Материалы эти требуют еще изучения. Повторяю, что они очень интересны и во многом изменяют обычные представления о крестьянском движении в месяцы февральской революции.
{58}
V. "НЕТОЧНОСТИ".
Делая свое сообщение о книге П. Н. Милюкова в парижском академическом союзе, я указал, между прочим, что могу отметить в тексте более 85 различных "неточностей". Для исторического исследования, притом исследования, вышедшего из-под пера всеми признанного историка, это не мало и во всяком случае свидетельствует об излишней спешности, проявленной в работе.

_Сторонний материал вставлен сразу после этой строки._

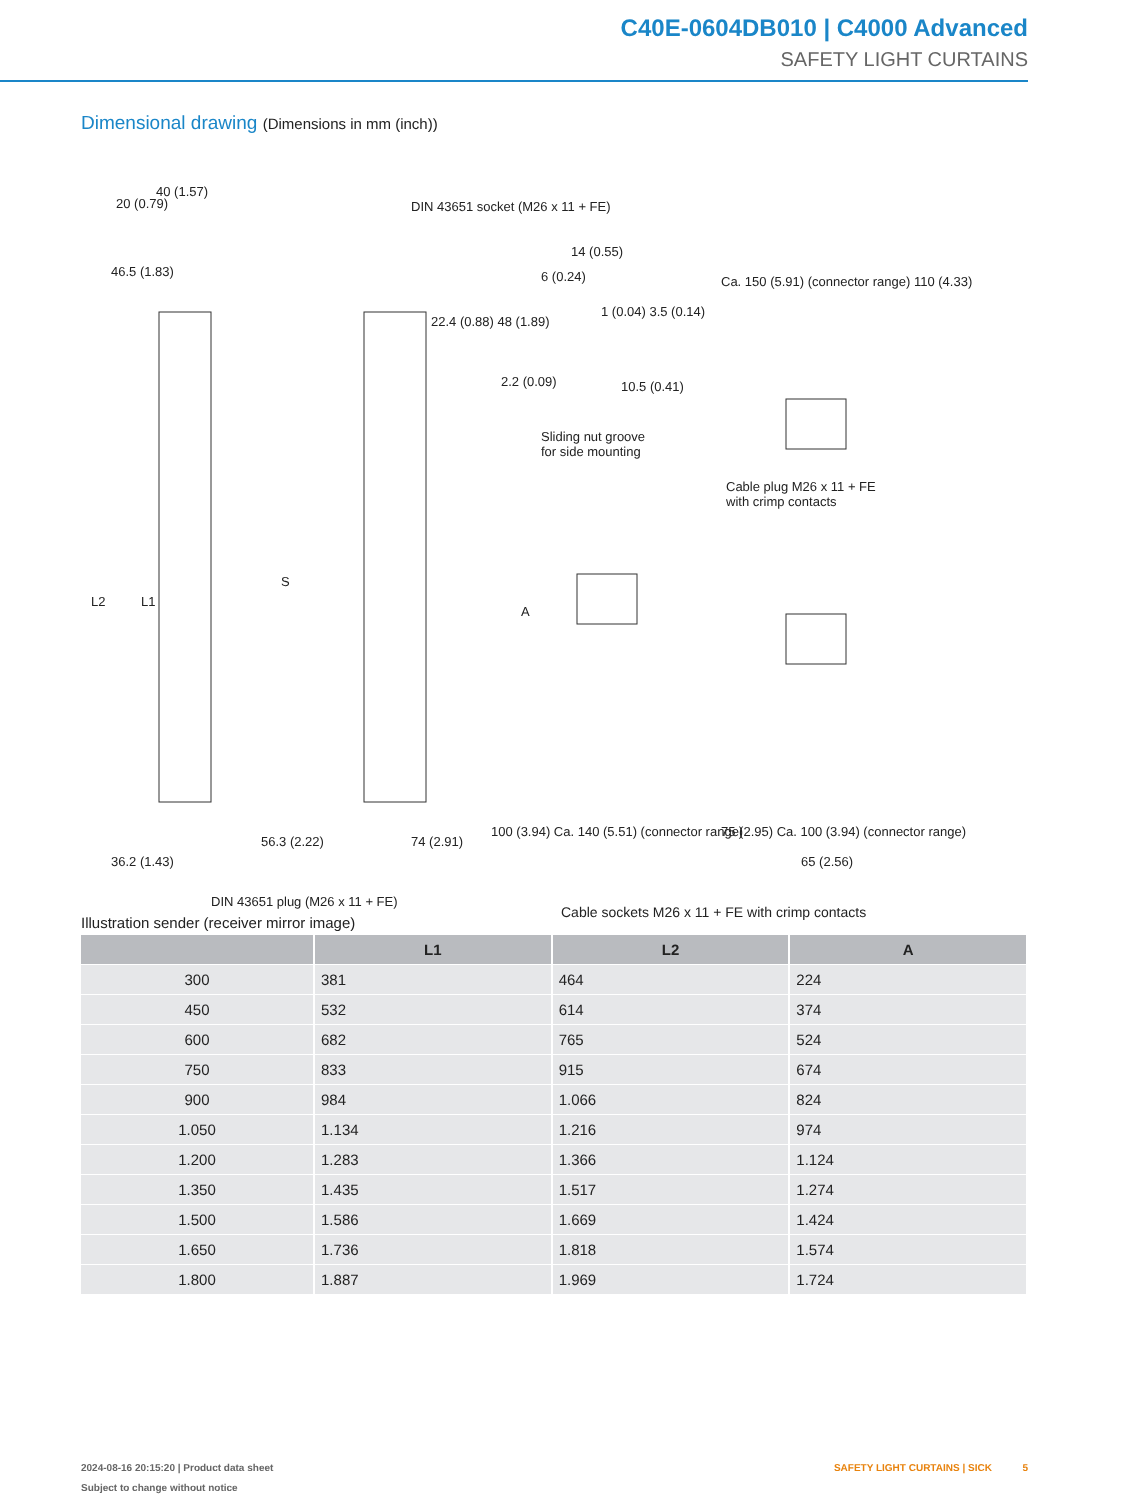C40E-0604DB010 | C4000 Advanced
SAFETY LIGHT CURTAINS
Dimensional drawing (Dimensions in mm (inch))
40 (1.57)
20 (0.79)
DIN 43651 socket (M26 x 11 + FE)
14 (0.55)
6 (0.24)
1 (0.04) 3.5 (0.14)
22.4 (0.88) 48 (1.89)
46.5 (1.83)
2.2 (0.09) 10.5 (0.41)
Ca. 150 (5.91) (connector range) 110 (4.33)
Sliding nut groove
for side mounting
Cable plug M26 x 11 + FE
with crimp contacts
L2 L1
S
A
100 (3.94) Ca. 140 (5.51) (connector range)
75 (2.95) Ca. 100 (3.94) (connector range)
56.3 (2.22) 74 (2.91)
65 (2.56)
36.2 (1.43)
DIN 43651 plug (M26 x 11 + FE)
Cable sockets M26 x 11 + FE with crimp contacts
Illustration sender (receiver mirror image)
| | L1 | L2 | A |
| --- | --- | --- | --- |
| 300 | 381 | 464 | 224 |
| 450 | 532 | 614 | 374 |
| 600 | 682 | 765 | 524 |
| 750 | 833 | 915 | 674 |
| 900 | 984 | 1.066 | 824 |
| 1.050 | 1.134 | 1.216 | 974 |
| 1.200 | 1.283 | 1.366 | 1.124 |
| 1.350 | 1.435 | 1.517 | 1.274 |
| 1.500 | 1.586 | 1.669 | 1.424 |
| 1.650 | 1.736 | 1.818 | 1.574 |
| 1.800 | 1.887 | 1.969 | 1.724 |
2024-08-16 20:15:20 | Product data sheet
Subject to change without notice
SAFETY LIGHT CURTAINS | SICK 5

Мои слова вызвали иронические замечания со стороны автора отчета о моем докладе в "Последних Новостях". Не хочу быть голословным и в дополнение к уже сказанному, не повторяя сделанных замечаний, укажу еще на ряд "неточностей" разного характера, отмеченных мною при более или менее внимательном чтении второго тома исследования П. Н. Милюкова, т. е. на страницах, посвященных гражданской войне. И бесспорно, что по совокупности число "неточностей" значительно превысит указанную выше примерную цифру.
Стр. 1. Неверно, что в конце гражданской войны тактика вооруженной борьбы с большевиками сосредоточилась исключительно в "белых" армиях с откровенно реакционными стремлениями" (забыто партизанство).